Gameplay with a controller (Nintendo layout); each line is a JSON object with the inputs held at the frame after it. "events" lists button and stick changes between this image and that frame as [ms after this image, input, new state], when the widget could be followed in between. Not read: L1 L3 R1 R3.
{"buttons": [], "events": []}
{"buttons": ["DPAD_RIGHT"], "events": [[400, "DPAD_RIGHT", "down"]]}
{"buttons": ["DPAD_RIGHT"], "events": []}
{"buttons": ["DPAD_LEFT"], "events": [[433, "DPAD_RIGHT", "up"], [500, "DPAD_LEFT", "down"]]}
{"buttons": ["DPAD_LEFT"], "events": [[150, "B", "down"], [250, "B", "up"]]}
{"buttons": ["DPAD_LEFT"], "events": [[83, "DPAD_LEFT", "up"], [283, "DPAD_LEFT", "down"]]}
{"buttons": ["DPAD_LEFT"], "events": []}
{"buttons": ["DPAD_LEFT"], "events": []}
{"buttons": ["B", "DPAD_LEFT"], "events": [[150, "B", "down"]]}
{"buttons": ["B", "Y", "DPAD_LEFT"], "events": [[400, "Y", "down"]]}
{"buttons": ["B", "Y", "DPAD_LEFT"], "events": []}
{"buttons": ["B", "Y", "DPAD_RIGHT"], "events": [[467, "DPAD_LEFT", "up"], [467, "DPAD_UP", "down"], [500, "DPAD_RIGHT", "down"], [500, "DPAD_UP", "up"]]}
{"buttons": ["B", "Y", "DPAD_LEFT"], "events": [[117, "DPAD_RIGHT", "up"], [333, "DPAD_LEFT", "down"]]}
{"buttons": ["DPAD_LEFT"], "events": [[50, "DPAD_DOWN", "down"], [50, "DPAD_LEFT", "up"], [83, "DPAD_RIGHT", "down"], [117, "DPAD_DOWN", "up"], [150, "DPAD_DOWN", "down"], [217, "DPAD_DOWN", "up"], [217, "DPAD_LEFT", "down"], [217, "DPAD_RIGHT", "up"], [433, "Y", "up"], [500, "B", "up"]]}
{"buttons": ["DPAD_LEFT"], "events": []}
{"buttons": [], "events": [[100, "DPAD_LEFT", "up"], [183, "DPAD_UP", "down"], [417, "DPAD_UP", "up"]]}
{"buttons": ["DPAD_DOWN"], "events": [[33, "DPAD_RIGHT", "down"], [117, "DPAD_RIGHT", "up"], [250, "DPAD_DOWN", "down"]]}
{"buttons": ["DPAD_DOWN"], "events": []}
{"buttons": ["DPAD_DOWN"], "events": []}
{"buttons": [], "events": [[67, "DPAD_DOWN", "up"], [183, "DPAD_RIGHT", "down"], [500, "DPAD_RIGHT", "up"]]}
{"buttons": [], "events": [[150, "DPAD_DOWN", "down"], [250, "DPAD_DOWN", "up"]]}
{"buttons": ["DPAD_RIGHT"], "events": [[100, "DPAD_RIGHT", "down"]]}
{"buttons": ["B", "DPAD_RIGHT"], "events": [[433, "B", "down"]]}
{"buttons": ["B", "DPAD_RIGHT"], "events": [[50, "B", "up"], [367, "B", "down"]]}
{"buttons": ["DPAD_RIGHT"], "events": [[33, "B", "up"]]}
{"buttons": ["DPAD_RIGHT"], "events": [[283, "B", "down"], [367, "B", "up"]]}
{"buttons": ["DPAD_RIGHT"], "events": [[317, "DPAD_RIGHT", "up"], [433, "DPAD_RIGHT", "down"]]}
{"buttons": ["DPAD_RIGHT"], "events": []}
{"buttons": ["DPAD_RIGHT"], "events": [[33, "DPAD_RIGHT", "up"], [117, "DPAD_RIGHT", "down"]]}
======
• Task to complete: Print every entry exactly.

• Reply:
Gameplay with a controller (Nintendo layout); each line is a JSON object with the inputs held at the frame after it. "events" lists button and stick changes between this image and that frame as [ms after this image, input, new state], when the widget could be followed in between. Not read: L1 L3 R1 R3.
{"buttons": [], "events": []}
{"buttons": ["DPAD_RIGHT"], "events": [[400, "DPAD_RIGHT", "down"]]}
{"buttons": ["DPAD_RIGHT"], "events": []}
{"buttons": ["DPAD_LEFT"], "events": [[433, "DPAD_RIGHT", "up"], [500, "DPAD_LEFT", "down"]]}
{"buttons": ["DPAD_LEFT"], "events": [[150, "B", "down"], [250, "B", "up"]]}
{"buttons": ["DPAD_LEFT"], "events": [[83, "DPAD_LEFT", "up"], [283, "DPAD_LEFT", "down"]]}
{"buttons": ["DPAD_LEFT"], "events": []}
{"buttons": ["DPAD_LEFT"], "events": []}
{"buttons": ["B", "DPAD_LEFT"], "events": [[150, "B", "down"]]}
{"buttons": ["B", "Y", "DPAD_LEFT"], "events": [[400, "Y", "down"]]}
{"buttons": ["B", "Y", "DPAD_LEFT"], "events": []}
{"buttons": ["B", "Y", "DPAD_RIGHT"], "events": [[467, "DPAD_LEFT", "up"], [467, "DPAD_UP", "down"], [500, "DPAD_RIGHT", "down"], [500, "DPAD_UP", "up"]]}
{"buttons": ["B", "Y", "DPAD_LEFT"], "events": [[117, "DPAD_RIGHT", "up"], [333, "DPAD_LEFT", "down"]]}
{"buttons": ["DPAD_LEFT"], "events": [[50, "DPAD_DOWN", "down"], [50, "DPAD_LEFT", "up"], [83, "DPAD_RIGHT", "down"], [117, "DPAD_DOWN", "up"], [150, "DPAD_DOWN", "down"], [217, "DPAD_DOWN", "up"], [217, "DPAD_LEFT", "down"], [217, "DPAD_RIGHT", "up"], [433, "Y", "up"], [500, "B", "up"]]}
{"buttons": ["DPAD_LEFT"], "events": []}
{"buttons": [], "events": [[100, "DPAD_LEFT", "up"], [183, "DPAD_UP", "down"], [417, "DPAD_UP", "up"]]}
{"buttons": ["DPAD_DOWN"], "events": [[33, "DPAD_RIGHT", "down"], [117, "DPAD_RIGHT", "up"], [250, "DPAD_DOWN", "down"]]}
{"buttons": ["DPAD_DOWN"], "events": []}
{"buttons": ["DPAD_DOWN"], "events": []}
{"buttons": [], "events": [[67, "DPAD_DOWN", "up"], [183, "DPAD_RIGHT", "down"], [500, "DPAD_RIGHT", "up"]]}
{"buttons": [], "events": [[150, "DPAD_DOWN", "down"], [250, "DPAD_DOWN", "up"]]}
{"buttons": ["DPAD_RIGHT"], "events": [[100, "DPAD_RIGHT", "down"]]}
{"buttons": ["B", "DPAD_RIGHT"], "events": [[433, "B", "down"]]}
{"buttons": ["B", "DPAD_RIGHT"], "events": [[50, "B", "up"], [367, "B", "down"]]}
{"buttons": ["DPAD_RIGHT"], "events": [[33, "B", "up"]]}
{"buttons": ["DPAD_RIGHT"], "events": [[283, "B", "down"], [367, "B", "up"]]}
{"buttons": ["DPAD_RIGHT"], "events": [[317, "DPAD_RIGHT", "up"], [433, "DPAD_RIGHT", "down"]]}
{"buttons": ["DPAD_RIGHT"], "events": []}
{"buttons": ["DPAD_RIGHT"], "events": [[33, "DPAD_RIGHT", "up"], [117, "DPAD_RIGHT", "down"]]}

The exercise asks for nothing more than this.